According to Reuters, Afghanistan’s Taliban-led government stated that over 400 individuals were killed and hundreds injured when a strike hit Kabul’s Omid Hospital, a key drug rehabilitation center. The Associated Press reported that civilians, including children, have also lost their lives in intensifying cross-border strikes in Pakistan. 

These casualty numbers have not been independently confirmed.

This strike occurs against the backdrop of a swiftly escalating military campaign between Pakistan and Afghanistan, which has grown more severe over the past three weeks.

Cross-border airstrikes and skirmishes have spread across several provinces, with Pakistan targeting what it claims are bases of the Tehrik-e-Taliban Pakistan (TTP)—a militant group responsible for attacks within Pakistan and designated a terrorist organization by the U.S. The Taliban government has accused Islamabad of breaching Afghanistan’s sovereignty.
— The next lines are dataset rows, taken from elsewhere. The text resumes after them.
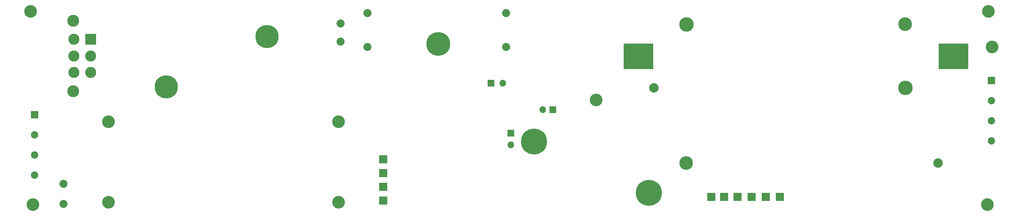
<source format=gbs>
G04 #@! TF.GenerationSoftware,KiCad,Pcbnew,7.0.9*
G04 #@! TF.CreationDate,2024-04-15T23:38:29-07:00*
G04 #@! TF.ProjectId,AVcarrierBoard,41566361-7272-4696-9572-426f6172642e,rev?*
G04 #@! TF.SameCoordinates,Original*
G04 #@! TF.FileFunction,Soldermask,Bot*
G04 #@! TF.FilePolarity,Negative*
%FSLAX46Y46*%
G04 Gerber Fmt 4.6, Leading zero omitted, Abs format (unit mm)*
G04 Created by KiCad (PCBNEW 7.0.9) date 2024-04-15 23:38:29*
%MOMM*%
%LPD*%
G01*
G04 APERTURE LIST*
G04 Aperture macros list*
%AMRoundRect*
0 Rectangle with rounded corners*
0 $1 Rounding radius*
0 $2 $3 $4 $5 $6 $7 $8 $9 X,Y pos of 4 corners*
0 Add a 4 corners polygon primitive as box body*
4,1,4,$2,$3,$4,$5,$6,$7,$8,$9,$2,$3,0*
0 Add four circle primitives for the rounded corners*
1,1,$1+$1,$2,$3*
1,1,$1+$1,$4,$5*
1,1,$1+$1,$6,$7*
1,1,$1+$1,$8,$9*
0 Add four rect primitives between the rounded corners*
20,1,$1+$1,$2,$3,$4,$5,0*
20,1,$1+$1,$4,$5,$6,$7,0*
20,1,$1+$1,$6,$7,$8,$9,0*
20,1,$1+$1,$8,$9,$2,$3,0*%
G04 Aperture macros list end*
%ADD10C,3.200000*%
%ADD11R,1.700000X1.700000*%
%ADD12O,1.700000X1.700000*%
%ADD13RoundRect,0.102000X-0.825000X0.825000X-0.825000X-0.825000X0.825000X-0.825000X0.825000X0.825000X0*%
%ADD14C,1.854000*%
%ADD15R,2.032000X2.032000*%
%ADD16C,2.032000*%
%ADD17C,2.999999*%
%ADD18R,2.800000X2.800000*%
%ADD19C,2.800000*%
%ADD20C,3.450000*%
%ADD21C,2.390000*%
%ADD22C,6.560820*%
%ADD23C,3.654400*%
%ADD24C,2.387600*%
%ADD25R,7.467600X6.477000*%
%ADD26C,5.842000*%
%ADD27C,6.000000*%
G04 APERTURE END LIST*
D10*
X171000000Y-93000000D03*
D11*
X144470200Y-88798400D03*
D12*
X147440200Y-88798400D03*
D13*
X29464000Y-96723200D03*
D14*
X29464000Y-101803200D03*
X29464000Y-106883200D03*
X29464000Y-111963200D03*
D10*
X48057500Y-98503750D03*
X48057500Y-118823750D03*
X106057500Y-98503750D03*
X106057500Y-118823750D03*
D15*
X117275000Y-108060000D03*
X117275000Y-111520000D03*
X117275000Y-114980000D03*
X117275000Y-118440000D03*
D16*
X36735000Y-114220000D03*
X36735000Y-119300000D03*
D10*
X28448000Y-70713600D03*
X29006800Y-119430800D03*
D17*
X39166800Y-90830400D03*
X39166800Y-73030436D03*
D18*
X43557799Y-77730434D03*
D19*
X43557799Y-81930433D03*
X43557799Y-86130432D03*
X39357800Y-77730434D03*
X39357800Y-81930433D03*
X39357800Y-86130432D03*
D20*
X193720000Y-108945000D03*
X248920000Y-73935000D03*
D21*
X257140000Y-108945000D03*
D13*
X270650000Y-88137500D03*
D14*
X270650000Y-93217500D03*
X270650000Y-98297500D03*
X270650000Y-103377500D03*
D10*
X269595600Y-119430800D03*
D11*
X160070800Y-95504000D03*
D12*
X157530800Y-95504000D03*
D10*
X270852000Y-79675000D03*
X269849600Y-70713600D03*
D22*
X155321000Y-103505000D03*
X184264300Y-116459000D03*
D15*
X217265000Y-117475000D03*
X213725000Y-117475000D03*
X210185000Y-117475000D03*
X206645000Y-117475000D03*
X203265000Y-117475000D03*
X200025000Y-117475000D03*
D23*
X249000000Y-90000000D03*
X193755000Y-73998000D03*
D24*
X185525400Y-90000000D03*
D25*
X261065000Y-81999000D03*
X181690000Y-81999000D03*
D26*
X62616800Y-89756000D03*
X88016800Y-77056000D03*
D16*
X106599387Y-78326000D03*
X106599387Y-73765535D03*
D27*
X131210000Y-78920000D03*
D16*
X148310000Y-71120000D03*
X148310000Y-79620000D03*
X113310000Y-71120000D03*
X113310000Y-79620000D03*
D11*
X149453600Y-101442600D03*
D12*
X149453600Y-104412600D03*
M02*

</source>
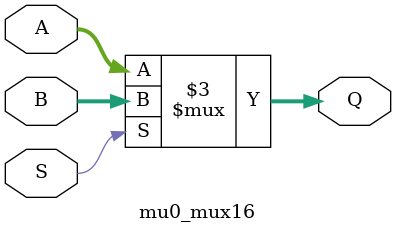
<source format=v>

`timescale 1ns/100ps

// for simulation purposes, do not delete
`default_nettype none

// module definition

module mu0_mux16(input  wire  [15:0] A,
	             input  wire  [15:0] B,
			     input  wire         S,
			     output reg  [15:0]  Q);


// Combinatorial logic for 2to1 multiplexor
// S is select, A channel0, B channel1

always @ (A or B or S) begin
	if (S)
		Q = B;
	else
		Q = A;

end

endmodule

// for simulation purposes, do not delete
`default_nettype wire

</source>
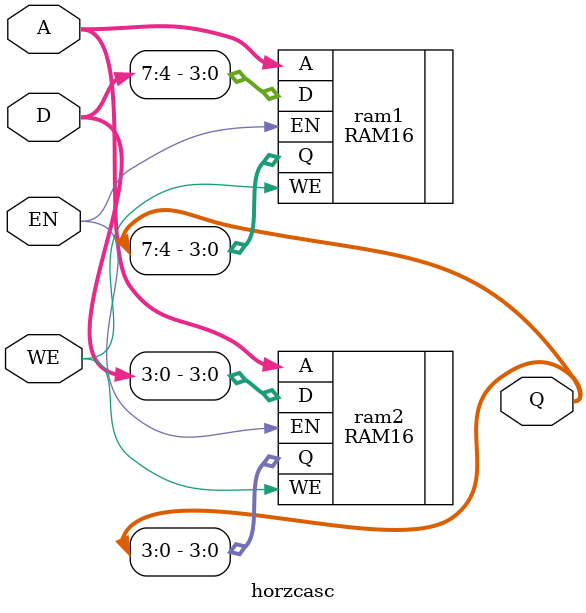
<source format=v>

`timescale 1ns / 1ps

module horzcasc(
    input WE,
    input EN,
    input [1:0] A,
    input [7:0] D,
    output [7:0] Q
    );
	RAM16 ram1(.EN(EN), .WE(WE), .A(A), .D(D[7:4]), .Q(Q[7:4]));
	RAM16 ram2(.EN(EN), .WE(WE), .A(A), .D(D[3:0]), .Q(Q[3:0]));
	

endmodule

</source>
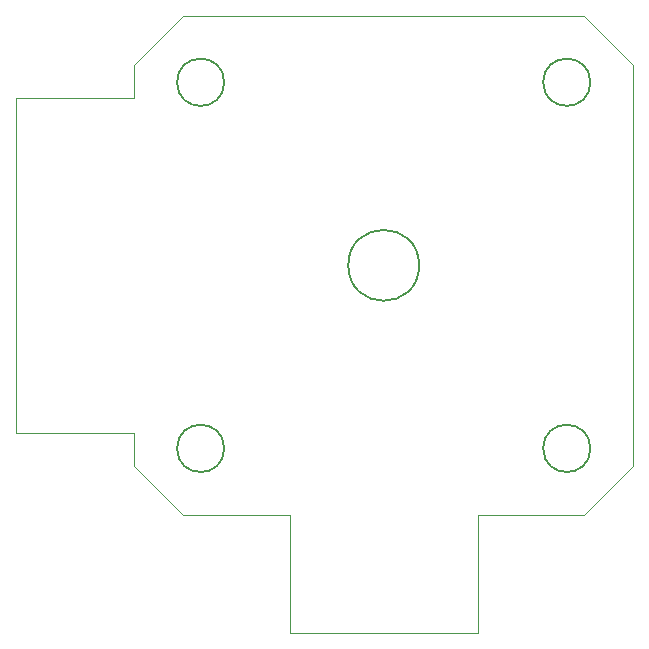
<source format=gm1>
G04 #@! TF.GenerationSoftware,KiCad,Pcbnew,(5.1.12)-1*
G04 #@! TF.CreationDate,2022-08-25T21:37:31-05:00*
G04 #@! TF.ProjectId,Stepper_Motor_Controller,53746570-7065-4725-9f4d-6f746f725f43,rev?*
G04 #@! TF.SameCoordinates,Original*
G04 #@! TF.FileFunction,Profile,NP*
%FSLAX46Y46*%
G04 Gerber Fmt 4.6, Leading zero omitted, Abs format (unit mm)*
G04 Created by KiCad (PCBNEW (5.1.12)-1) date 2022-08-25 21:37:31*
%MOMM*%
%LPD*%
G01*
G04 APERTURE LIST*
G04 #@! TA.AperFunction,Profile*
%ADD10C,0.050000*%
G04 #@! TD*
G04 #@! TA.AperFunction,Profile*
%ADD11C,0.150000*%
G04 #@! TD*
G04 APERTURE END LIST*
D10*
X68850000Y-85800000D02*
X68850000Y-114200000D01*
X78850000Y-85800000D02*
X68850000Y-85800000D01*
X78850000Y-83040000D02*
X78850000Y-85800000D01*
X78850000Y-116960000D02*
X78850000Y-114200000D01*
X78850000Y-114200000D02*
X68850000Y-114200000D01*
X107960000Y-121150000D02*
X107960000Y-131150000D01*
X92040000Y-121150000D02*
X92040000Y-131150000D01*
X92040000Y-131150000D02*
X107960000Y-131150000D01*
X116960000Y-121150000D02*
X107960000Y-121150000D01*
X83040000Y-121150000D02*
X92040000Y-121150000D01*
X78850000Y-116960000D02*
X83040000Y-121150000D01*
X116960000Y-121150000D02*
X121150000Y-116960000D01*
X116960000Y-78850000D02*
X121150000Y-83040000D01*
X78850000Y-83040000D02*
X83040000Y-78850000D01*
X121150000Y-100000000D02*
X121150000Y-116960000D01*
X121150000Y-100000000D02*
X121150000Y-83040000D01*
X100000000Y-78850000D02*
X83040000Y-78850000D01*
X100000000Y-78850000D02*
X116960000Y-78850000D01*
D11*
X117500000Y-84500000D02*
G75*
G03*
X117500000Y-84500000I-2000000J0D01*
G01*
X86500000Y-84500000D02*
G75*
G03*
X86500000Y-84500000I-2000000J0D01*
G01*
X86500000Y-115500000D02*
G75*
G03*
X86500000Y-115500000I-2000000J0D01*
G01*
X117500000Y-115500000D02*
G75*
G03*
X117500000Y-115500000I-2000000J0D01*
G01*
X103000000Y-100000000D02*
G75*
G03*
X103000000Y-100000000I-3000000J0D01*
G01*
M02*

</source>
During a U.N. briefing on Wednesday, a spokesperson noted that the conflict has now entered its third week, with significant civilian consequences. U.N. humanitarian agencies reported that over 115,000 people have been displaced, more than 300 shelters damaged or destroyed, and at least 25 health facilities shut down or disrupted due to the violence.

Pakistan has refuted targeting a hospital, asserting that the operation hit militant infrastructure.

“Since the start of this counterterrorism effort, Pakistan has aimed to defend and safeguard its people … by targeting terrorists and terrorist infrastructure that are fostered and supported by the Afghan Taliban,” Prime Minister’s spokesperson Mosharraf Zaidi told Digital.

Zaidi stated that the strike was aimed at weapons and ammunition at Kabul’s Camp Phoenix, emphasizing, “There are no civilian hospitals in Camp Phoenix,” and suggesting that reports of a rehabilitation facility being hit might stem from “secondary explosions” caused by stored weapons.

Two days after the attack, the United Nations condemned the reported strike on Wednesday, with Secretary-General António Guterres, via a spokesperson, “strongly condemning” an airstrike that “reportedly led to the death and injury of civilians at a hospital,” and urging an independent inquiry.

Nonetheless, some analysts argue that the response is disproportionate to the incident’s magnitude.

“U.N. officials quickly condemned U.S. and Israeli strikes on Iran’s regime as unlawful ‘aggression’ … Yet Pakistan’s airstrike on Kabul’s Omid Hospital—killing over 400 civilians—has only elicited a delayed ‘strong condemnation’ … and standard calls for ‘de-escalation’,” UN Watch Executive Director Hillel Neuer told Digital.

“This cautious reaction—no personal outcry from Guterres, no emergency session naming Pakistan, and no comparable outpouring from U.N. rapporteurs or agencies such as WHO, U.N. Women, and UNICEF—exposes blatant hypocrisy,” he stated. “When hundreds of vulnerable Afghans perish in a hospital, the U.N. offers temperate remarks. Yet when the U.S. or Israel can be held accountable—justly or not—the condemnation is immediate and intense. When some victims are deemed far more important than others, the U.N. reveals its cynical political agenda. This double standard does not uphold human rights; it undermines them.” 

Australian human rights lawyer Arsen Ostrovsky echoed this criticism in a post on X, labeling the strike “an absolute massacre,” and highlighting what he described as a lack of global outrage: “World outrage? Zero. Could barely make it to page 17 in the newspaper here.”